* What to produce:
Your answer must hold only the lines below from the line containing "M754,259L775,263L768,295L747,291Z" through the line containing "M401,184L418,193L455,203L490,218L536,230L554,240L587,267", each reproduced exactly.

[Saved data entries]
■ ■ ■

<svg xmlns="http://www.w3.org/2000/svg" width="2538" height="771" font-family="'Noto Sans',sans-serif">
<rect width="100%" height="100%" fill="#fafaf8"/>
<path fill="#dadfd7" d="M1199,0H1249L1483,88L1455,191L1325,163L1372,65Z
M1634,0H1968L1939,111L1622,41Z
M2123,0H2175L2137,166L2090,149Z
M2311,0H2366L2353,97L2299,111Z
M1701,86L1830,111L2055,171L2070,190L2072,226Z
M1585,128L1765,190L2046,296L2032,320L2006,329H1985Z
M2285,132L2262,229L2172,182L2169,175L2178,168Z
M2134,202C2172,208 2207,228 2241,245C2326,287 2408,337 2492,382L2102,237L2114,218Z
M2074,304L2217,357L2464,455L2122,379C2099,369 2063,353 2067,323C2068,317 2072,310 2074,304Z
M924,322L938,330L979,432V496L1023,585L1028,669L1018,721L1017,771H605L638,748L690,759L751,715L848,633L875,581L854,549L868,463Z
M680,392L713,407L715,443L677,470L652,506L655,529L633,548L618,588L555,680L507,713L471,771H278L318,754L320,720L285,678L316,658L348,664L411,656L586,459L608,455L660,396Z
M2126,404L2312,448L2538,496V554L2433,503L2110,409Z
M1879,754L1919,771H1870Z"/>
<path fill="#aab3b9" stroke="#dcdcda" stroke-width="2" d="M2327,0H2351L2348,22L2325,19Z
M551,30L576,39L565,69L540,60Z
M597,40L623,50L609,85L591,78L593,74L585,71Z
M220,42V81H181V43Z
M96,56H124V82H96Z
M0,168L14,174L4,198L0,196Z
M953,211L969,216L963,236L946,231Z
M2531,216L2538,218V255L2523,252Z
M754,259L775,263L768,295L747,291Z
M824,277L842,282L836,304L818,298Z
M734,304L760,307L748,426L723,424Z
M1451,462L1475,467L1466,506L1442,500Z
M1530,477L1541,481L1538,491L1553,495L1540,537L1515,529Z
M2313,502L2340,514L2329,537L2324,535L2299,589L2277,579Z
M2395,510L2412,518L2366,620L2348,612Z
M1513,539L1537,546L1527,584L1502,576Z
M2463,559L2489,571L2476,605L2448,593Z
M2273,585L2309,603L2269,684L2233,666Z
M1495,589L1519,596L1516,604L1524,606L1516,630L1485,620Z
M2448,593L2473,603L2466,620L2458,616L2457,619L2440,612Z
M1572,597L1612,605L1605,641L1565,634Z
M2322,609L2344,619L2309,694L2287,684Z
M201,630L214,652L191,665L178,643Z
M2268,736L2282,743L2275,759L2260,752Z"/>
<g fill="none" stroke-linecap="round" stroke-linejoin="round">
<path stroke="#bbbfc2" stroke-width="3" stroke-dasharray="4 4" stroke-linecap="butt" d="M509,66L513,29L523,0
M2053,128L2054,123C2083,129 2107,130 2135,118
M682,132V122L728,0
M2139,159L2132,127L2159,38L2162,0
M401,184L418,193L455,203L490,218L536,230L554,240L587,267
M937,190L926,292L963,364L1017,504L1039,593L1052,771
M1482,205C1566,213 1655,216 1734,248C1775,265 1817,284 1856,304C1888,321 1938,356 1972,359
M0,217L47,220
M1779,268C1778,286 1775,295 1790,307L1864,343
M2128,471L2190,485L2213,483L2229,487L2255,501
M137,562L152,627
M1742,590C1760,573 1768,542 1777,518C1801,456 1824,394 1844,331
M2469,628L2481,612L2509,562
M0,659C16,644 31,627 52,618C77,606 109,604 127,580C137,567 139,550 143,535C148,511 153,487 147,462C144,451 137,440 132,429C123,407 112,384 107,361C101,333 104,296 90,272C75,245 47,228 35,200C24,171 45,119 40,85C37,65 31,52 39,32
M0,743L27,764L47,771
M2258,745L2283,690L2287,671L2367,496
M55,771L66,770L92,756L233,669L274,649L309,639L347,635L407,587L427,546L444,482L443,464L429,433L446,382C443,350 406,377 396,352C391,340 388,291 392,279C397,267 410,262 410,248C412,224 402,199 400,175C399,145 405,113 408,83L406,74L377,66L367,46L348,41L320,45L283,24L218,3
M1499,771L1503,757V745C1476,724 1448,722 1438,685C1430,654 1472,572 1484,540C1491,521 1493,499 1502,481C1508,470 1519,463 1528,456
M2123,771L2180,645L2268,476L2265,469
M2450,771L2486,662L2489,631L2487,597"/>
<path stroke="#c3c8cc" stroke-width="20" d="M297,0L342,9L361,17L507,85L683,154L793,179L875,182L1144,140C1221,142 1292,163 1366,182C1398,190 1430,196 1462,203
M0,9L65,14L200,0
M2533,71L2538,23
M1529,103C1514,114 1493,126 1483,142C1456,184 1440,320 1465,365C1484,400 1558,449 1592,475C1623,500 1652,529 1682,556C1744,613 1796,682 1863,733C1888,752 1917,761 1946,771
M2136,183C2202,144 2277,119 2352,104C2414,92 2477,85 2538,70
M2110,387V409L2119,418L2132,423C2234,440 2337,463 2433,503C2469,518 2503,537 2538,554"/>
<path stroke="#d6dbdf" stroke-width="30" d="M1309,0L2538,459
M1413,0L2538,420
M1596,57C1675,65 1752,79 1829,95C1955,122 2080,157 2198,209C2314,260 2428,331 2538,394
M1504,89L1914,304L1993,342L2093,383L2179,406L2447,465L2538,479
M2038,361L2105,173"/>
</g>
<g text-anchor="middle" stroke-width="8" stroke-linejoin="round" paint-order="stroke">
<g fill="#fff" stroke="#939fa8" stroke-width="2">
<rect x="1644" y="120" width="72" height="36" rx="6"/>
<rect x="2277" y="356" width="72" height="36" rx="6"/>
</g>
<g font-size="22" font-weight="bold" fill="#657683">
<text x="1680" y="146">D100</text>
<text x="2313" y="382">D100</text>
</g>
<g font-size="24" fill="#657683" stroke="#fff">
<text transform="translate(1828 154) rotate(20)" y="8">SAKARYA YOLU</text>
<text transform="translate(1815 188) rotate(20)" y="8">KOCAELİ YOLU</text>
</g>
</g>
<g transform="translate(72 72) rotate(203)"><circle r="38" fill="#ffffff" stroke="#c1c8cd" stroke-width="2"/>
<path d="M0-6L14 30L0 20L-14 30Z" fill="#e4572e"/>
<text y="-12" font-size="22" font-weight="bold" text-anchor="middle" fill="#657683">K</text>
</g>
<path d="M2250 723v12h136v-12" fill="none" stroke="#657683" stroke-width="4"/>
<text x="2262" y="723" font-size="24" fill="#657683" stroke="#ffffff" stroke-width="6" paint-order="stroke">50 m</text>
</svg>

■ ■ ■

* Response for this exercise:
M754,259L775,263L768,295L747,291Z
M824,277L842,282L836,304L818,298Z
M734,304L760,307L748,426L723,424Z
M1451,462L1475,467L1466,506L1442,500Z
M1530,477L1541,481L1538,491L1553,495L1540,537L1515,529Z
M2313,502L2340,514L2329,537L2324,535L2299,589L2277,579Z
M2395,510L2412,518L2366,620L2348,612Z
M1513,539L1537,546L1527,584L1502,576Z
M2463,559L2489,571L2476,605L2448,593Z
M2273,585L2309,603L2269,684L2233,666Z
M1495,589L1519,596L1516,604L1524,606L1516,630L1485,620Z
M2448,593L2473,603L2466,620L2458,616L2457,619L2440,612Z
M1572,597L1612,605L1605,641L1565,634Z
M2322,609L2344,619L2309,694L2287,684Z
M201,630L214,652L191,665L178,643Z
M2268,736L2282,743L2275,759L2260,752Z"/>
<g fill="none" stroke-linecap="round" stroke-linejoin="round">
<path stroke="#bbbfc2" stroke-width="3" stroke-dasharray="4 4" stroke-linecap="butt" d="M509,66L513,29L523,0
M2053,128L2054,123C2083,129 2107,130 2135,118
M682,132V122L728,0
M2139,159L2132,127L2159,38L2162,0
M401,184L418,193L455,203L490,218L536,230L554,240L587,267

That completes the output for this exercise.